▶ _EXERCISE DIRECTIONS_: Extract every item below and reproduce its lines verbatim, changing nothing.

++++ RECORDS FOR THIS TASK ++++

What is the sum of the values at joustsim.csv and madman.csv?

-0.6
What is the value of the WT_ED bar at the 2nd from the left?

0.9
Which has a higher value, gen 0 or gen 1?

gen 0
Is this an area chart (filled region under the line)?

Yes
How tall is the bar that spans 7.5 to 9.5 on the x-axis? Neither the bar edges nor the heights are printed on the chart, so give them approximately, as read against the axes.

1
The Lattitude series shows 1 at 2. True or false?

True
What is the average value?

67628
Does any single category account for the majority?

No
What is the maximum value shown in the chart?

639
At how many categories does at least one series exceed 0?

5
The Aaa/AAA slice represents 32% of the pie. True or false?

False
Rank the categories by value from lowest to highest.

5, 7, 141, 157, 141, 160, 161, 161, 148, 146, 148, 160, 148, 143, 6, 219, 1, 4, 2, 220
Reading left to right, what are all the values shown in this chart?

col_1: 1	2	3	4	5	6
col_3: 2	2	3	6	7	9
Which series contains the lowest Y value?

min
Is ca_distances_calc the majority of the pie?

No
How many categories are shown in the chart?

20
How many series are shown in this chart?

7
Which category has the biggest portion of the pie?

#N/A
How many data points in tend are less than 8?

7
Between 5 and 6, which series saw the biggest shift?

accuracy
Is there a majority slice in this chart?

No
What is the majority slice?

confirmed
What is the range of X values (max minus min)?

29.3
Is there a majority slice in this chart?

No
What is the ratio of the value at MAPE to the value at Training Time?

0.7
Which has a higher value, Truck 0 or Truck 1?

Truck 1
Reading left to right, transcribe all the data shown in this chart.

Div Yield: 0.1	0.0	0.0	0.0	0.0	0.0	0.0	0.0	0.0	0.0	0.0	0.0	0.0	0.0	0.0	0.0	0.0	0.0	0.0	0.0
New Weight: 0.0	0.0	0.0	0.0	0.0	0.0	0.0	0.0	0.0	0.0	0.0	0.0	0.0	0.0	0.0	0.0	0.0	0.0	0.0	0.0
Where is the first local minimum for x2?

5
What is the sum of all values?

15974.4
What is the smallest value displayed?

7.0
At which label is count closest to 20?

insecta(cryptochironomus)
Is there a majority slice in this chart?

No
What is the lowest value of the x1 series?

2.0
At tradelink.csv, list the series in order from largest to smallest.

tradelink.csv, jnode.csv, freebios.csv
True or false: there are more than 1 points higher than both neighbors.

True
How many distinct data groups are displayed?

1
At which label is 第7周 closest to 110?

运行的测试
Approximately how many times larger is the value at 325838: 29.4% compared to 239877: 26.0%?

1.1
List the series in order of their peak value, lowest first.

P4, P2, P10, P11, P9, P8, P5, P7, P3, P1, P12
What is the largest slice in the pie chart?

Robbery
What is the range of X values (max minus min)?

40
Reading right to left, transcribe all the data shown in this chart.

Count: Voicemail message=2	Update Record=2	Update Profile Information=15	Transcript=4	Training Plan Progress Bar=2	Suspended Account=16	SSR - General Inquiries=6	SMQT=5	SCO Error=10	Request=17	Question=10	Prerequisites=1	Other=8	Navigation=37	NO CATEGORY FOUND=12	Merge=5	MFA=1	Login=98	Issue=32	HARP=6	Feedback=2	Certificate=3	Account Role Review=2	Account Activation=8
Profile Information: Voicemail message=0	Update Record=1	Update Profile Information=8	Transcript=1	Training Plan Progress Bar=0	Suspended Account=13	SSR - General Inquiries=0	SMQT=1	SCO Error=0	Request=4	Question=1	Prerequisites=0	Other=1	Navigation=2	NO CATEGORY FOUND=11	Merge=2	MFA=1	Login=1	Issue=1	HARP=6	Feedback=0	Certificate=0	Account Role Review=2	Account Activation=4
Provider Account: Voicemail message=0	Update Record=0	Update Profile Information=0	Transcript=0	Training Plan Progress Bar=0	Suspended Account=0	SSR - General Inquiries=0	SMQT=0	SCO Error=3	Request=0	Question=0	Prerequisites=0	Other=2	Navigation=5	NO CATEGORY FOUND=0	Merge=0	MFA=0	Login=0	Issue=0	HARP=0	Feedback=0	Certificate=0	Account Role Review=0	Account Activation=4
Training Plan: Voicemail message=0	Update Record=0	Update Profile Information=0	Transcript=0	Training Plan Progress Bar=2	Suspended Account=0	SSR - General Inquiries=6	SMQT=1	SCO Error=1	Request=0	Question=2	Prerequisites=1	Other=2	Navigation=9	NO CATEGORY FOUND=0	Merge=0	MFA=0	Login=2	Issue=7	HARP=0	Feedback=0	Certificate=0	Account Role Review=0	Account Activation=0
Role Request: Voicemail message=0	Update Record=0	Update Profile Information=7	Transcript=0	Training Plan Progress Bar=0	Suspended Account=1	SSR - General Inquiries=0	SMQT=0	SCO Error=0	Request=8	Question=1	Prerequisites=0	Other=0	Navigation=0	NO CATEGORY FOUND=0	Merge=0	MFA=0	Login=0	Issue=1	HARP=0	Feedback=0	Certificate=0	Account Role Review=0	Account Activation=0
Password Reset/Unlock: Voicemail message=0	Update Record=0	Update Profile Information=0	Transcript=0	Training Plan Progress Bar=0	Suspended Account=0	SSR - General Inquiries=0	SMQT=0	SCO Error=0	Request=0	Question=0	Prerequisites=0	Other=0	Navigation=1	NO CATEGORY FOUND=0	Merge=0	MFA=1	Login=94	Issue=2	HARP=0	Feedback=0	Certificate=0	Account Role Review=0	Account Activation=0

++++

▶ _RESPONSE BOX_:
What is the sum of the values at joustsim.csv and madman.csv?

-0.6
What is the value of the WT_ED bar at the 2nd from the left?

0.9
Which has a higher value, gen 0 or gen 1?

gen 0
Is this an area chart (filled region under the line)?

Yes
How tall is the bar that spans 7.5 to 9.5 on the x-axis? Neither the bar edges nor the heights are printed on the chart, so give them approximately, as read against the axes.

1
The Lattitude series shows 1 at 2. True or false?

True
What is the average value?

67628
Does any single category account for the majority?

No
What is the maximum value shown in the chart?

639
At how many categories does at least one series exceed 0?

5
The Aaa/AAA slice represents 32% of the pie. True or false?

False
Rank the categories by value from lowest to highest.

5, 7, 141, 157, 141, 160, 161, 161, 148, 146, 148, 160, 148, 143, 6, 219, 1, 4, 2, 220
Reading left to right, what are all the values shown in this chart?

col_1: 1	2	3	4	5	6
col_3: 2	2	3	6	7	9
Which series contains the lowest Y value?

min
Is ca_distances_calc the majority of the pie?

No
How many categories are shown in the chart?

20
How many series are shown in this chart?

7
Which category has the biggest portion of the pie?

#N/A
How many data points in tend are less than 8?

7
Between 5 and 6, which series saw the biggest shift?

accuracy
Is there a majority slice in this chart?

No
What is the majority slice?

confirmed
What is the range of X values (max minus min)?

29.3
Is there a majority slice in this chart?

No
What is the ratio of the value at MAPE to the value at Training Time?

0.7
Which has a higher value, Truck 0 or Truck 1?

Truck 1
Reading left to right, transcribe all the data shown in this chart.

Div Yield: 0.1	0.0	0.0	0.0	0.0	0.0	0.0	0.0	0.0	0.0	0.0	0.0	0.0	0.0	0.0	0.0	0.0	0.0	0.0	0.0
New Weight: 0.0	0.0	0.0	0.0	0.0	0.0	0.0	0.0	0.0	0.0	0.0	0.0	0.0	0.0	0.0	0.0	0.0	0.0	0.0	0.0
Where is the first local minimum for x2?

5
What is the sum of all values?

15974.4
What is the smallest value displayed?

7.0
At which label is count closest to 20?

insecta(cryptochironomus)
Is there a majority slice in this chart?

No
What is the lowest value of the x1 series?

2.0
At tradelink.csv, list the series in order from largest to smallest.

tradelink.csv, jnode.csv, freebios.csv
True or false: there are more than 1 points higher than both neighbors.

True
How many distinct data groups are displayed?

1
At which label is 第7周 closest to 110?

运行的测试
Approximately how many times larger is the value at 325838: 29.4% compared to 239877: 26.0%?

1.1
List the series in order of their peak value, lowest first.

P4, P2, P10, P11, P9, P8, P5, P7, P3, P1, P12
What is the largest slice in the pie chart?

Robbery
What is the range of X values (max minus min)?

40
Reading right to left, transcribe all the data shown in this chart.

Count: Voicemail message=2	Update Record=2	Update Profile Information=15	Transcript=4	Training Plan Progress Bar=2	Suspended Account=16	SSR - General Inquiries=6	SMQT=5	SCO Error=10	Request=17	Question=10	Prerequisites=1	Other=8	Navigation=37	NO CATEGORY FOUND=12	Merge=5	MFA=1	Login=98	Issue=32	HARP=6	Feedback=2	Certificate=3	Account Role Review=2	Account Activation=8
Profile Information: Voicemail message=0	Update Record=1	Update Profile Information=8	Transcript=1	Training Plan Progress Bar=0	Suspended Account=13	SSR - General Inquiries=0	SMQT=1	SCO Error=0	Request=4	Question=1	Prerequisites=0	Other=1	Navigation=2	NO CATEGORY FOUND=11	Merge=2	MFA=1	Login=1	Issue=1	HARP=6	Feedback=0	Certificate=0	Account Role Review=2	Account Activation=4
Provider Account: Voicemail message=0	Update Record=0	Update Profile Information=0	Transcript=0	Training Plan Progress Bar=0	Suspended Account=0	SSR - General Inquiries=0	SMQT=0	SCO Error=3	Request=0	Question=0	Prerequisites=0	Other=2	Navigation=5	NO CATEGORY FOUND=0	Merge=0	MFA=0	Login=0	Issue=0	HARP=0	Feedback=0	Certificate=0	Account Role Review=0	Account Activation=4
Training Plan: Voicemail message=0	Update Record=0	Update Profile Information=0	Transcript=0	Training Plan Progress Bar=2	Suspended Account=0	SSR - General Inquiries=6	SMQT=1	SCO Error=1	Request=0	Question=2	Prerequisites=1	Other=2	Navigation=9	NO CATEGORY FOUND=0	Merge=0	MFA=0	Login=2	Issue=7	HARP=0	Feedback=0	Certificate=0	Account Role Review=0	Account Activation=0
Role Request: Voicemail message=0	Update Record=0	Update Profile Information=7	Transcript=0	Training Plan Progress Bar=0	Suspended Account=1	SSR - General Inquiries=0	SMQT=0	SCO Error=0	Request=8	Question=1	Prerequisites=0	Other=0	Navigation=0	NO CATEGORY FOUND=0	Merge=0	MFA=0	Login=0	Issue=1	HARP=0	Feedback=0	Certificate=0	Account Role Review=0	Account Activation=0
Password Reset/Unlock: Voicemail message=0	Update Record=0	Update Profile Information=0	Transcript=0	Training Plan Progress Bar=0	Suspended Account=0	SSR - General Inquiries=0	SMQT=0	SCO Error=0	Request=0	Question=0	Prerequisites=0	Other=0	Navigation=1	NO CATEGORY FOUND=0	Merge=0	MFA=1	Login=94	Issue=2	HARP=0	Feedback=0	Certificate=0	Account Role Review=0	Account Activation=0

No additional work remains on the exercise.